> Records supplied
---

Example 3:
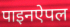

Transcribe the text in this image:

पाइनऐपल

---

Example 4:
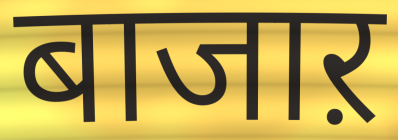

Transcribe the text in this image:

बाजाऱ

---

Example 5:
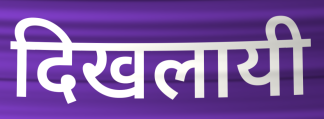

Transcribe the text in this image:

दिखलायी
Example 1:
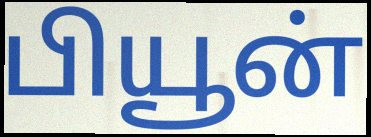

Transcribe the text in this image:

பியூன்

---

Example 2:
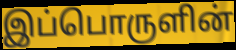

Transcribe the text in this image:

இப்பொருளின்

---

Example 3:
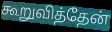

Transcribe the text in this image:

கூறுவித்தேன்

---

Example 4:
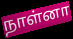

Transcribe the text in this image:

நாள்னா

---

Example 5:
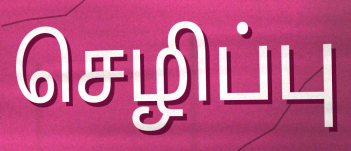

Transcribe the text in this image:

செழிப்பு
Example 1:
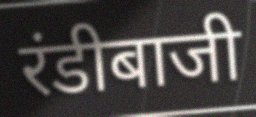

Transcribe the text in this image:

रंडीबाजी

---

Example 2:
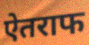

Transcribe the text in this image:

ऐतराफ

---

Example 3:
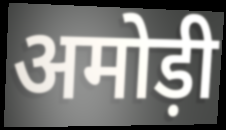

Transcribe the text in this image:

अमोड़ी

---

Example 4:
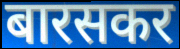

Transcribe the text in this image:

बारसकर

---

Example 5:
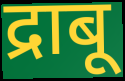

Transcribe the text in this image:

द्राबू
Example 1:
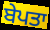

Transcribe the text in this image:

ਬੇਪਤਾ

> Your goal
Set down the data above verbatim, omitting every image.

> Result
---

Example 3:

Transcribe the text in this image:

पाइनऐपल

---

Example 4:

Transcribe the text in this image:

बाजाऱ

---

Example 5:

Transcribe the text in this image:

दिखलायी
Example 1:

Transcribe the text in this image:

பியூன்

---

Example 2:

Transcribe the text in this image:

இப்பொருளின்

---

Example 3:

Transcribe the text in this image:

கூறுவித்தேன்

---

Example 4:

Transcribe the text in this image:

நாள்னா

---

Example 5:

Transcribe the text in this image:

செழிப்பு
Example 1:

Transcribe the text in this image:

रंडीबाजी

---

Example 2:

Transcribe the text in this image:

ऐतराफ

---

Example 3:

Transcribe the text in this image:

अमोड़ी

---

Example 4:

Transcribe the text in this image:

बारसकर

---

Example 5:

Transcribe the text in this image:

द्राबू
Example 1:

Transcribe the text in this image:

ਬੇਪਤਾ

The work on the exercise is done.